Ein Unsicherheitsfaktor für Investoren sei durch die Kongresswahlen in den USA inzwischen aus dem Weg geräumt, sagt James Athey vom Vermögensverwalter Aberdeen Standard. Allerdings werde es noch eine Weile dauern, bis Anleger die wirtschaftlichen Folgen der politischen Spaltung in den USA konkret verstünden. Die Demokraten haben die Mehrheit im Repräsentantenhaus erobert, im Senat behielten aber die Republikaner von US-Präsident Donald Trump die Oberhand. Nun fürchten Experten etwa eine Eskalation im Handelsstreit.

Italien droht Strafverfahren der EU

Im Fokus steht in der neuen Woche die deutsche Konjunktur. Die Analysten der DZ Bank rechnen damit, dass die am Mittwoch erwarteten Daten zum Bruttoinlandsprodukt (BIP) zeigen, dass die Wirtschaft im Sommer eine Pause eingelegt hat. "Die Wirtschaftsleistung könnte zwischen Juli und September sogar leicht gesunken sein", sagt Volkswirt Michael Holstein. Vor allem Schwierigkeiten der Autobranche sowie Schwächen des Baugewerbes und der Einzelhändler hätten belastet.

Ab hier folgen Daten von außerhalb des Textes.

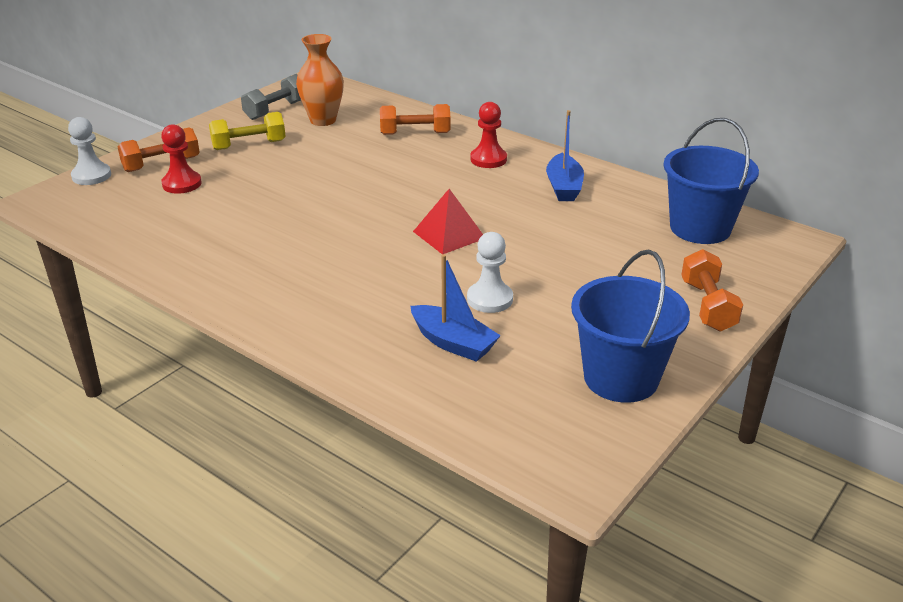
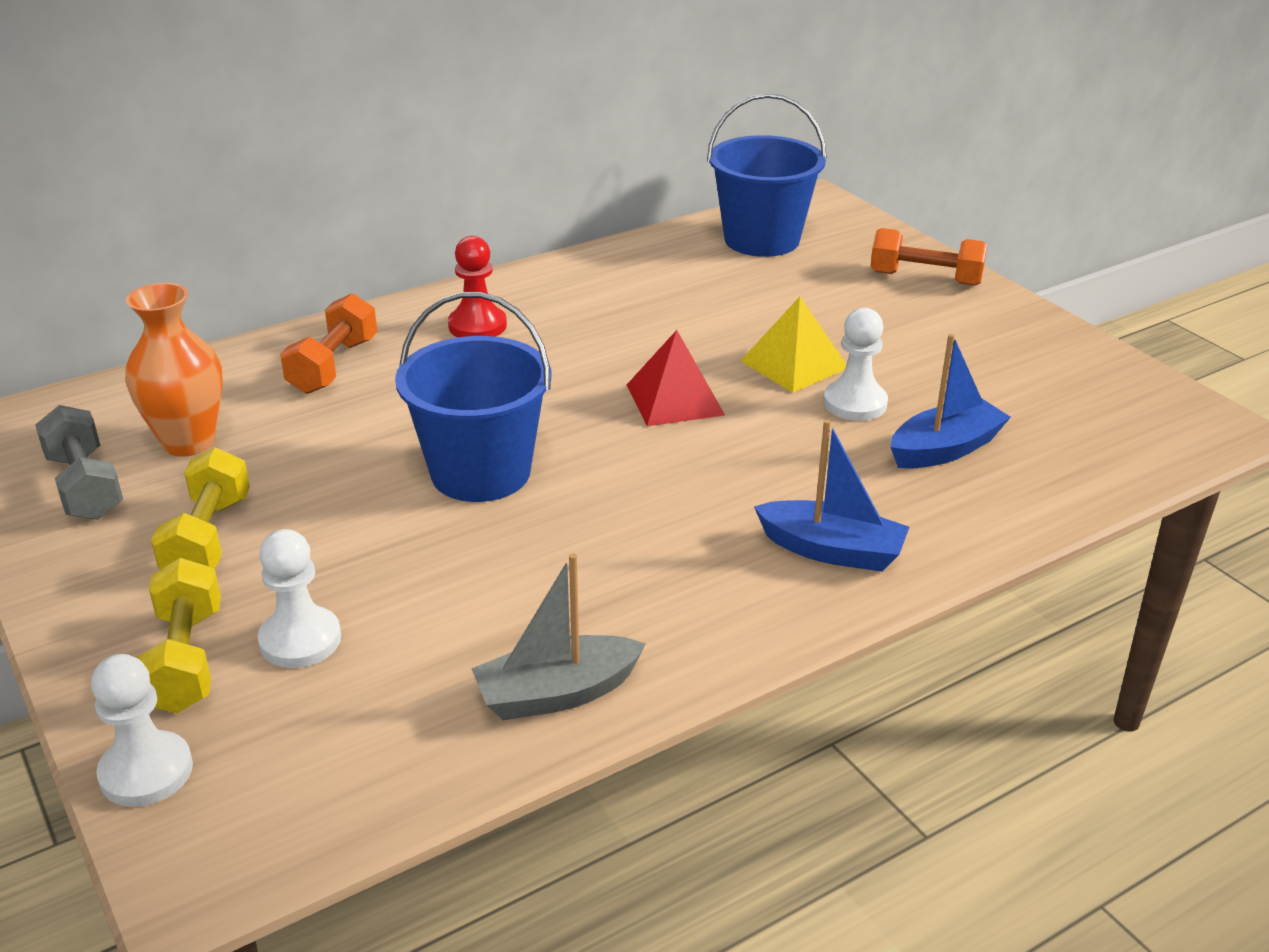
camera: 70 degrees left, 0 degrees up
orange dumbbell [118,127,200,172] -> yellow dumbbell [136,558,221,713]
red pawn [161,124,202,194] -> white pawn [258,529,341,668]
blue boat [546,110,584,201] -> blue boat moved to [754,420,909,572]
blue bucket [571,250,690,403] -> blue bucket moved to [395,292,552,502]
none -> grey boat [471,553,646,720]
none -> yellow pyramid [741,297,846,393]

Die EU-Kommission hat bereits ihre BIP-Prognosen für 2018 und 2019 gesenkt.

Besonders wenig Wachstum erwartet die Brüsseler Behörde für Italien, das unter einem riesigen Schuldenberg ächzt. Das südeuropäische Land muss bis Dienstag einen geänderten Haushaltsplan für das kommende Jahr vorlegen, da sonst ein Strafverfahren der EU droht. Der parteilose Finanzminister Giovanni Tria bekräftigte gerade in einer Parlamentsanhörung, dass an den Hauptsäulen des Budgets nicht gerüttelt werde.

In die Bücher blicken lassen sich aus dem Dax sieben Konzerne, außerdem zahlreiche Unternehmen aus der zweiten und dritten Börsenliga. Infineon, Lanxess und Talanx machen den Aufschlag am Montag. Am Dienstag folgen unter anderem Bayer, Innogy, Uniper und die Aareal Bank. Zur Wochenmitte legen dann aus dem Dax Merck, Linde, RWE und Eon ihr Zahlenwerk vor. Henkel folgt am Donnerstag.

Impulse könnten auch aus der Finanzbranche kommen. Bei der Euro Finance Week in Frankfurt geben sich Top-Banker, Aufseher und Politiker ab Montag ein Stelldichein. Am Freitag wird EZB-Chef Mario Draghi erwartet.